Esta semana se cumplían cinco años de aquel día en que el mundo cerró sus puertas a cal y canto.
Ante nuestros estupefactos ojos, se decretaba un confinamiento que nunca pensamos que viviríamos, por algo que también parecía de otra época, una pandemia.
El COVID-19 nos obligaba a encerrarnos en nuestras casas y a llorar a muchos muertos mientras salíamos a los balcones gritando que resistiríamos, y permanecíamos en nuestras casas pensando que saldríamos mejores.
Y salimos, desde luego, pero lo de ser mejores quedó atrás. Y hoy casi no nos acordamos de todos aquellos buenos propósitos. Parece que ha pasado un siglo, y no solo un lustro.
En ese momento, la naturaleza, la providencia, los dioses o quien quiera que maneje nuestros destinos, nos recordaba que somos falibles, que no lo tenemos todo controlado, que en cualquier momento un giro de guion que haga quien escribe el libreto del mundo puede ponerlo todo patas arriba.
Pero, cuando casi lo teníamos olvidado, de nuevo quiso hacernos uno de esos recordatorios crueles que nos dejan en estado de shock. Y llegó la terrible dana que inundó barrancos que asolaron muchos pueblos de Valencia, mi tierra.
Como cuando llegó la pandemia, nadie esperaba que llegara y, como entonces, nadie pudo prever sus fatídicos resultados, aunque probablemente si que se hubiera podido hacer algo para aminorarlos.
No aprendimos nada entonces, y dudo que aprendamos algo ahora, más allá que lo que antes se llamaba “epidemia” ahora se llama “pandemia” y lo que conocíamos por “gota fría” ahora es una dana.
Podríamos pensar que la naturaleza se está quejando de cómo la tratamos y nos responde dándonos una dolorosa lección que nos obstinamos en no aprender, y no nos equivocaríamos.

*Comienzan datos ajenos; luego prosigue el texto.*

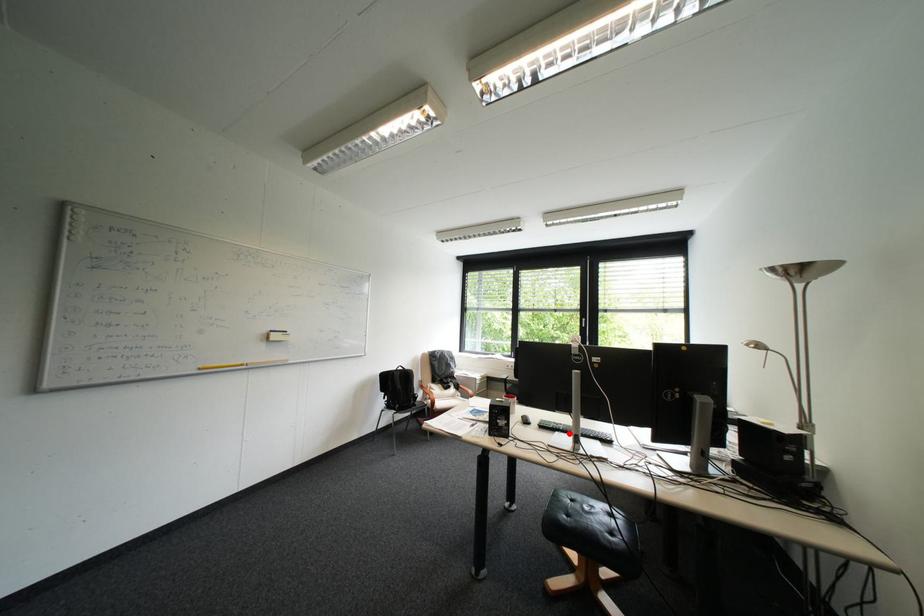
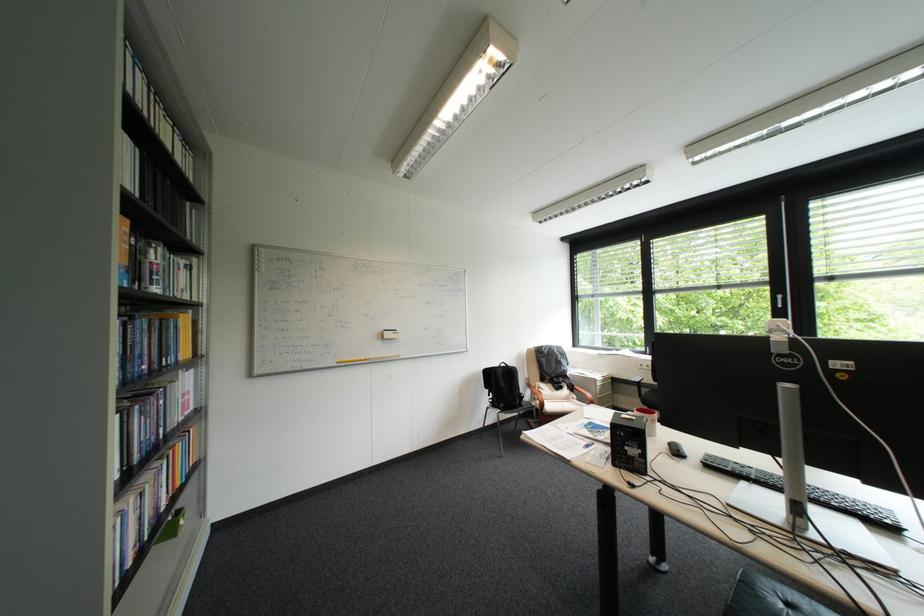
Question: I am providing you with two images of the same scene from different viewpoints. In image1, a red point is highlighted. Considering the same 3D point in image2, which of the following is correct?

Choices:
 (A) It is closer
 (B) It is farther

Answer: (A)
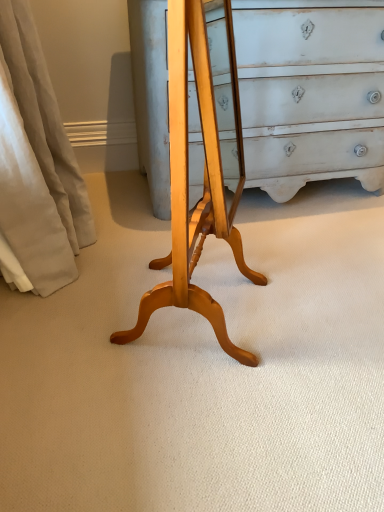
Question: Is light wood changing table at center bigger than beige fabric curtain at left?

Choices:
 (A) no
 (B) yes

Answer: (A)

Question: Is light wood changing table at center placed right next to beige fabric curtain at left?

Choices:
 (A) no
 (B) yes

Answer: (A)

Question: Is light wood changing table at center oriented towards beige fabric curtain at left?

Choices:
 (A) yes
 (B) no

Answer: (B)

Question: Does light wood changing table at center lie behind beige fabric curtain at left?

Choices:
 (A) yes
 (B) no

Answer: (B)

Question: Can beige fabric curtain at left be found inside light wood changing table at center?

Choices:
 (A) no
 (B) yes

Answer: (A)

Question: Can we say light wood changing table at center lies outside beige fabric curtain at left?

Choices:
 (A) no
 (B) yes

Answer: (B)

Question: From the image's perspective, would you say beige fabric curtain at left is shown under light wood changing table at center?

Choices:
 (A) no
 (B) yes

Answer: (A)

Question: Can you confirm if beige fabric curtain at left is wider than light wood changing table at center?

Choices:
 (A) no
 (B) yes

Answer: (B)

Question: Is beige fabric curtain at left at the right side of light wood changing table at center?

Choices:
 (A) no
 (B) yes

Answer: (A)

Question: From the image's perspective, is beige fabric curtain at left on top of light wood changing table at center?

Choices:
 (A) yes
 (B) no

Answer: (A)

Question: Is beige fabric curtain at left closer to the viewer compared to light wood changing table at center?

Choices:
 (A) no
 (B) yes

Answer: (A)

Question: Can you confirm if beige fabric curtain at left is thinner than light wood changing table at center?

Choices:
 (A) yes
 (B) no

Answer: (B)

Question: Is beige fabric curtain at left taller or shorter than light wood changing table at center?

En lo que sí nos equivocamos es en el modo de asumirlo como algo inevitable, sin hacer nada para tratar de que no vuelva a pasar. Más allá de cruzar los dedos y buscar chivos expiatorios, claro está.
Sin embargo, el mundo, en lugar de aprender, elige mandatarios de lo más peligrosos, personas que en su día hablaron de tomar lejía para evitar el Covid, y otras cosas parecidas, o que se dedican a invadir países y a convertir la guerra en un modo de vida.
Porque la guerra es otra de esas cosas que parecían de otro tiempo y que ahora se acercan peligrosamente a nuestras fronteras y a nuestro mundo.
Y ahora, por si fuera poco, se hace necesario invertir en armas porque hay un enemigo real del que hay que defenderse. O varios. Y porque además hay aliado que nos lo exigen.
Definitivamente, no hemos salido mejores, sino todo lo contrario. El mundo está todavía peor que aquel día de hace cinco años en que el universo se paró en seco, y parece que nos empeñemos en empeorarlo.
Y ahora ya ni siquiera nadie sale al balcón para cantar a voz en grito que resistirá. Porque ya hasta eso dudamos.